**Task brief**
Please repeat, from the entries that follow, the lines from the one containing "Table 2. Parameters in" through the one containing "Table 2. Summary" exactly, adding nothing.

^^^^

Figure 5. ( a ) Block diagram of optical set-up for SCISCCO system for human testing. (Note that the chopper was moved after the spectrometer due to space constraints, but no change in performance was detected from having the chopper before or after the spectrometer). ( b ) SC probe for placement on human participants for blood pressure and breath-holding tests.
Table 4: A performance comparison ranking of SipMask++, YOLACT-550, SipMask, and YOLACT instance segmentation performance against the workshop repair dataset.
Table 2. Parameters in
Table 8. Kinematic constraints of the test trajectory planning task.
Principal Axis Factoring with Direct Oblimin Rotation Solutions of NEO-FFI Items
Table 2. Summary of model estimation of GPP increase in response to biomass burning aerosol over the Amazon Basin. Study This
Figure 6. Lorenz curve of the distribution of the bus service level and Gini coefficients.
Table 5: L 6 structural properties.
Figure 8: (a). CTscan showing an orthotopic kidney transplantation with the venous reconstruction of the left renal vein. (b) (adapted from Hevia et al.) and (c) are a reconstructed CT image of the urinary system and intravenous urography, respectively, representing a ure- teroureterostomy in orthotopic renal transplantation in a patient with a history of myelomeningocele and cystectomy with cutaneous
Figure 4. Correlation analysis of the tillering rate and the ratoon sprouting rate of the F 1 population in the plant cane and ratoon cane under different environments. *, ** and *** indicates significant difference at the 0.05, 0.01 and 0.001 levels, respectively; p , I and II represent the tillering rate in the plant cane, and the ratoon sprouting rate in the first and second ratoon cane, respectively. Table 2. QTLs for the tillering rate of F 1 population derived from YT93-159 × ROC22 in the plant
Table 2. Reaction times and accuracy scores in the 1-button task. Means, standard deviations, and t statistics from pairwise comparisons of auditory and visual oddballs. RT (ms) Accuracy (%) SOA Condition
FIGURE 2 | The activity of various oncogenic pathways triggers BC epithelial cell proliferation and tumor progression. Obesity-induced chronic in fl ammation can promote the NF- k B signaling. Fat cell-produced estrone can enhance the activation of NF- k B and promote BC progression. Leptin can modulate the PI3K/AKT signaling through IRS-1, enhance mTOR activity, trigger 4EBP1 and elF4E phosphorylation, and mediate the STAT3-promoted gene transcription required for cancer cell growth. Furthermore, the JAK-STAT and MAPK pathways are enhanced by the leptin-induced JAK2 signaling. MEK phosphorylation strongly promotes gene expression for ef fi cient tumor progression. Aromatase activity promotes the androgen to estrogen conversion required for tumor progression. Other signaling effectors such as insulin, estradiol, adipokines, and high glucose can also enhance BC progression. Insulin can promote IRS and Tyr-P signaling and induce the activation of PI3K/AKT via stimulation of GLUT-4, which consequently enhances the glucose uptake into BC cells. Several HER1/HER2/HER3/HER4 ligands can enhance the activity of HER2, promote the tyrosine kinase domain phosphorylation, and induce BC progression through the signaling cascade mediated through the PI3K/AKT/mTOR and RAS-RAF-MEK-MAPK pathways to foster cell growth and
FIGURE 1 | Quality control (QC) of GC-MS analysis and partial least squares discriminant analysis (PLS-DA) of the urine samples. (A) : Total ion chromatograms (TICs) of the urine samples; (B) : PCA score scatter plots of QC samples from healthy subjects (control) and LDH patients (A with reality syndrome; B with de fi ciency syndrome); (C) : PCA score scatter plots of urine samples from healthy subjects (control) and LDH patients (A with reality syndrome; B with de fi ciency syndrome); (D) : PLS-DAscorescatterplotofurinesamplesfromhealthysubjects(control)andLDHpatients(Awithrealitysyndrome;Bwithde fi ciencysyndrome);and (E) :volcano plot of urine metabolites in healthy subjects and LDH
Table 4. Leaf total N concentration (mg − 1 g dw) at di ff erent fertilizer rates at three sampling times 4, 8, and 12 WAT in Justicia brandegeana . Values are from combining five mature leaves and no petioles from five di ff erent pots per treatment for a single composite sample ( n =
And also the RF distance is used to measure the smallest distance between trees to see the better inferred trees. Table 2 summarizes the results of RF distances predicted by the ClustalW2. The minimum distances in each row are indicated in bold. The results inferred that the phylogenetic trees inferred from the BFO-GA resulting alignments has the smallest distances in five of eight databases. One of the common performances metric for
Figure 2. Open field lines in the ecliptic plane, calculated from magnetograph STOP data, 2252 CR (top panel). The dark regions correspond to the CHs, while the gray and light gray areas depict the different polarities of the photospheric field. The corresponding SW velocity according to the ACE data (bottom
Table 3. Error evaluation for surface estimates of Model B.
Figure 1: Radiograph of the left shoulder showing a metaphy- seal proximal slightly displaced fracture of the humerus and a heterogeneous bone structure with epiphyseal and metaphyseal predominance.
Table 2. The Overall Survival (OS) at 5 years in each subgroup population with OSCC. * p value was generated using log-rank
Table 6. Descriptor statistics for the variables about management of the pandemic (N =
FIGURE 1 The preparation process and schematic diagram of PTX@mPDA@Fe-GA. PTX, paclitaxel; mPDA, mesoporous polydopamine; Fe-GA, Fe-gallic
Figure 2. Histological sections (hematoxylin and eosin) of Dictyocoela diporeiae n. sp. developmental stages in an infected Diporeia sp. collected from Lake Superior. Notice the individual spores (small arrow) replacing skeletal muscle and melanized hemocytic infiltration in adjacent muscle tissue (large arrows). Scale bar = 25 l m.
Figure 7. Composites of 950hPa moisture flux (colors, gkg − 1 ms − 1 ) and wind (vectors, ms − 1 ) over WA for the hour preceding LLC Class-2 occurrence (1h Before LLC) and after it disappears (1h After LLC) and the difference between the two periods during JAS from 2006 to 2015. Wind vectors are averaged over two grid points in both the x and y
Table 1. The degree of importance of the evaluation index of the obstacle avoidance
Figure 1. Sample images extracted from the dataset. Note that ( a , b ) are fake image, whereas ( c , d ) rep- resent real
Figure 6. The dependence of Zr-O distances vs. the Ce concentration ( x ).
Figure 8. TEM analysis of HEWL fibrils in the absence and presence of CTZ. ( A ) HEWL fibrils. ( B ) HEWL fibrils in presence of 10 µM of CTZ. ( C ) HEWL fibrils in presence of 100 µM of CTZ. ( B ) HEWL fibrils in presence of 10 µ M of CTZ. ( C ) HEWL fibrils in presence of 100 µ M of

^^^^

**Answer box**
Table 2. Parameters in
Table 8. Kinematic constraints of the test trajectory planning task.
Principal Axis Factoring with Direct Oblimin Rotation Solutions of NEO-FFI Items
Table 2. Summary of model estimation of GPP increase in response to biomass burning aerosol over the Amazon Basin. Study This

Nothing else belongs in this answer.